Single by Foo Fighters

from the album Greatest Hits
- Released: September 29, 2009
- Recorded: 2009
- Genre: Alternative rock; heartland rock;
- Length: 4:38
- Label: Roswell; RCA;
- Songwriters: Dave Grohl; Taylor Hawkins; Nate Mendel; Chris Shiflett;
- Producer: Butch Vig

Foo Fighters singles chronology
| "Let It Die" (2008) | "Wheels" (2009) | "Rope" (2011) |

Music video
- "Wheels" on YouTube

= Wheels (Foo Fighters song) =

"Wheels" is a single by American rock band Foo Fighters.

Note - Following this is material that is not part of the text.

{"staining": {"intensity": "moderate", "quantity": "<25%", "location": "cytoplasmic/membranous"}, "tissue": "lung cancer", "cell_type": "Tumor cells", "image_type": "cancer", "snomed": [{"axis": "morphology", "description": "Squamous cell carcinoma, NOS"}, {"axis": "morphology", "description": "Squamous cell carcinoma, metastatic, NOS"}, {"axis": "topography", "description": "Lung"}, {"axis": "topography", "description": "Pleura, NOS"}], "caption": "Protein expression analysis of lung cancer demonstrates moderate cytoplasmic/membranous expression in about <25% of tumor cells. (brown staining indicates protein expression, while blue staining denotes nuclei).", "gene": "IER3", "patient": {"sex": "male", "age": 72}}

The single premiered on radio on September 23, 2009, though it was officially released six days later.

==Background==
The song had its live premiere at the White House as part of an Independence Day celebration honoring military service members.

The song "Wheels", alongside the song "Word Forward", was recorded for the band's Greatest Hits album with producer Butch Vig. Both songs were written during the Echoes, Silence, Patience & Grace tour and had their first versions recorded at Grand Master Studios in Hollywood in 2008, later being recorded at the Foo Fighters's own Studio 606 in Los Angeles. Lead vocalist Dave Grohl invited Vig to work on the songs while at a party, and the successful outcome led Grohl to invite him to produce the band's next album Wasting Light.

==Reception==

===Critical===
Benjamin Sheehan from Billboard magazine says:
"The song has a Weezer-meets-The Fray vibe, and it flies out of the gate with feedback-laden riffs, well-timed stutter stops and a gentle balance of electric and acoustic guitars. Four-chord loops nicely underscore Grohl's frustration as he mourns life's failure to meet his expectations. Grohl sings during the opening verse, 'I wanted something better, man/I wished for something new'. For an act of this stature and talent, it's hard not to agree just a little". Alternatively, Pitchfork described the song as: "particularly aggravating, sounding something like a half-hearted attempt at a country-rock crossover."

===Commercial===
The song debuted at #73 on the Billboard Hot 100, which was their highest charting Billboard Hot 100 single since their 2007 hit "The Pretender". The song topped the Hot Rock Songs charts for two consecutive weeks.

==Music video==
A music video was directed by Sam Brown, featuring the band performing in an old warehouse. The video premiered in the early hours of October 1, 2009 on AMTV.

==Track listing==

| No. | Title | Length |
|---|---|---|
| 1. | "Wheels" | 4:38 |
| 2. | "Word Forward" | 3:49 |

==Charts==

===Weekly charts===

| Chart (2009) | Peak position |
|---|---|
| Australia (ARIA) | 21 |
| Austria (Ö3 Austria Top 40) | 36 |
| Belgium (Ultratop 50 Flanders) | 19 |
| Canada Hot 100 (Billboard) | 22 |
| Canada Rock (Billboard) | 1 |
| Finland Download (Latauslista) | 24 |
| Germany (GfK) | 42 |
| Japan Hot 100 (Billboard) | 43 |
| Mexico Ingles Airplay (Billboard) | 18 |
| Netherlands (Dutch Top 40) | 19 |
| Netherlands (Mega Top 50) | 19 |
| Netherlands (Single Top 100) | 45 |
| New Zealand (Recorded Music NZ) | 13 |
| Quebec Airplay (ADISQ) | 22 |
| Scottish Singles Sales (Official Charts) | 17 |
| Sweden (Sverigetopplistan) | 24 |
| Switzerland (Schweizer Hitparade) | 48 |
| UK Singles (Official Charts) | 22 |
| US Billboard Hot 100 | 72 |
| US Hot Rock & Alternative Songs (Billboard) | 1 |

===Year-end charts===

| Chart (2009) | Position |
|---|---|
| US Hot Rock & Alternative Songs (Billboard) | 42 |
| Chart (2010) | Position |
| US Hot Rock & Alternative Songs (Billboard) | 30 |

==Certifications==

| Region | Certification | Certified units/sales |
| Australia (ARIA) | Platinum | 70,000^{‡} |
| New Zealand (RMNZ) | Platinum | 30,000^{‡} |
| United Kingdom (BPI) | Silver | 200,000^{‡} |
^{‡} Sales+streaming figures based on certification alone.